Task directions: All lines from the line containing "175 | 583 |" up to and including the last line of the listing below should be echoed exactly; no other lines belong in the response.

Start of Block

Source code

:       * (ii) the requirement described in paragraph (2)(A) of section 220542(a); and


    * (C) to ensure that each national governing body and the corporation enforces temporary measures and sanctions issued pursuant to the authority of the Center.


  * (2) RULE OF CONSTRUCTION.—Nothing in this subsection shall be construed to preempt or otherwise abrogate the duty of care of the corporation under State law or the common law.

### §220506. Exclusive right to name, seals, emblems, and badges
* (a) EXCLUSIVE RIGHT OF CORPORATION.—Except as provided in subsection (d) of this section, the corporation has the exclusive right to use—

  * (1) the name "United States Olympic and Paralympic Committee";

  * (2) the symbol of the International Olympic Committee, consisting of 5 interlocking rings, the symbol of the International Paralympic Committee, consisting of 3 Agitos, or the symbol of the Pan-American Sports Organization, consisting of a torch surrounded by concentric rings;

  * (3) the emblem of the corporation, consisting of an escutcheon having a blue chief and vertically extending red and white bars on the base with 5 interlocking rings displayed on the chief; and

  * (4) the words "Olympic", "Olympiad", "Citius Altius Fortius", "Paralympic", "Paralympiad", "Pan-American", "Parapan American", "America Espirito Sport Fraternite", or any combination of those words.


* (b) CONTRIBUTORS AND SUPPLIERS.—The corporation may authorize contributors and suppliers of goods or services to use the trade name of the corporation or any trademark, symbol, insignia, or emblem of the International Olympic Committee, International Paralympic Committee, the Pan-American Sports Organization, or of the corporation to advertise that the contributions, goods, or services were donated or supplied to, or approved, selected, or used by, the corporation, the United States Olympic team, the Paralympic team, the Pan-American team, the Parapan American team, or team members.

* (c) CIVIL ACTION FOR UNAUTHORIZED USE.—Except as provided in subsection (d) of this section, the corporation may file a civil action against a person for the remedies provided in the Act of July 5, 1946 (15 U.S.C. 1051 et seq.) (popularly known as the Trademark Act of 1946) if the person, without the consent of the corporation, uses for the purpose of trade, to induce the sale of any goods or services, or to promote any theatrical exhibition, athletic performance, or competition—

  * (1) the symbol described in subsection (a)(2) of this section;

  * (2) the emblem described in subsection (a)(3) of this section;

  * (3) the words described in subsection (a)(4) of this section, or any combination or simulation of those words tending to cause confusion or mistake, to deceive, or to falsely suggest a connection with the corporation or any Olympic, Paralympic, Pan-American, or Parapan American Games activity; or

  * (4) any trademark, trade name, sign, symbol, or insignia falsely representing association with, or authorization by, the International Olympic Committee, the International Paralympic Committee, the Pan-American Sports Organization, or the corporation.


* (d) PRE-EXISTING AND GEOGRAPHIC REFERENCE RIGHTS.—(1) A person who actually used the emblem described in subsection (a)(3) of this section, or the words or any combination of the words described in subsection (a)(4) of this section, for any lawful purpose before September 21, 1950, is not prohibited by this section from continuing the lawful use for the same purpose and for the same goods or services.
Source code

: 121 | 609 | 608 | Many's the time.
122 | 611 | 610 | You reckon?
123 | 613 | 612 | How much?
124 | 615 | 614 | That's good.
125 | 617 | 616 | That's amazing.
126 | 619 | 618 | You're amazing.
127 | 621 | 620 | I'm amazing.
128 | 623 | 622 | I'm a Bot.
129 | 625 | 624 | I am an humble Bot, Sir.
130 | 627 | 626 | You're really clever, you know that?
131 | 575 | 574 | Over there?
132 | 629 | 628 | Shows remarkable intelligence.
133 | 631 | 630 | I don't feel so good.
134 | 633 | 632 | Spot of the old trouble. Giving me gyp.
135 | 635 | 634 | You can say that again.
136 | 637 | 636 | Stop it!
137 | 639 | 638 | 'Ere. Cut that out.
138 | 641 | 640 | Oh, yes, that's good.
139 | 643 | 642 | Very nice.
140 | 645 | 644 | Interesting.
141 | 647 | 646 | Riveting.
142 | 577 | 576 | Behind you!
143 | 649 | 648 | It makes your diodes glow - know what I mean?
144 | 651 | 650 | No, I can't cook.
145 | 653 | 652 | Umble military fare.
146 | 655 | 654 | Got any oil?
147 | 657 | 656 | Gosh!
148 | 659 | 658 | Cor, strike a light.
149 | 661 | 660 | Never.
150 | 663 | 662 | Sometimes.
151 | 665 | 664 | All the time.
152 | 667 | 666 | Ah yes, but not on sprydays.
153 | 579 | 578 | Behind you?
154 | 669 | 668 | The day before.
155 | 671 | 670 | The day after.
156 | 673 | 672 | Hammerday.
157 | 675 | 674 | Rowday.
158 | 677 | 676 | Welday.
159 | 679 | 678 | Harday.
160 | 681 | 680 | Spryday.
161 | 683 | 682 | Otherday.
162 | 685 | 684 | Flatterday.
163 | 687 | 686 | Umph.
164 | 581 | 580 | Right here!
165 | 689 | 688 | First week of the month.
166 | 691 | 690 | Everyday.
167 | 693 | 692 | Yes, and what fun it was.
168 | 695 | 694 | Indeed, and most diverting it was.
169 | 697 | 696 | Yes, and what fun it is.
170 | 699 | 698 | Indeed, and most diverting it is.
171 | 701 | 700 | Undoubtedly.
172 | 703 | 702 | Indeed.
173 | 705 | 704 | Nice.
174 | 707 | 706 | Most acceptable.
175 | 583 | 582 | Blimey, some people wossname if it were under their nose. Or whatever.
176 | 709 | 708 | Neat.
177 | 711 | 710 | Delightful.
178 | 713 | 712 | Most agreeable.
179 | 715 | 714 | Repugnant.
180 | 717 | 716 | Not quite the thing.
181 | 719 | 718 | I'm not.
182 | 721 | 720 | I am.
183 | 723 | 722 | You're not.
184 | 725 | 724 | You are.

End of Block

The answer:
175 | 583 | 582 | Blimey, some people wossname if it were under their nose. Or whatever.
176 | 709 | 708 | Neat.
177 | 711 | 710 | Delightful.
178 | 713 | 712 | Most agreeable.
179 | 715 | 714 | Repugnant.
180 | 717 | 716 | Not quite the thing.
181 | 719 | 718 | I'm not.
182 | 721 | 720 | I am.
183 | 723 | 722 | You're not.
184 | 725 | 724 | You are.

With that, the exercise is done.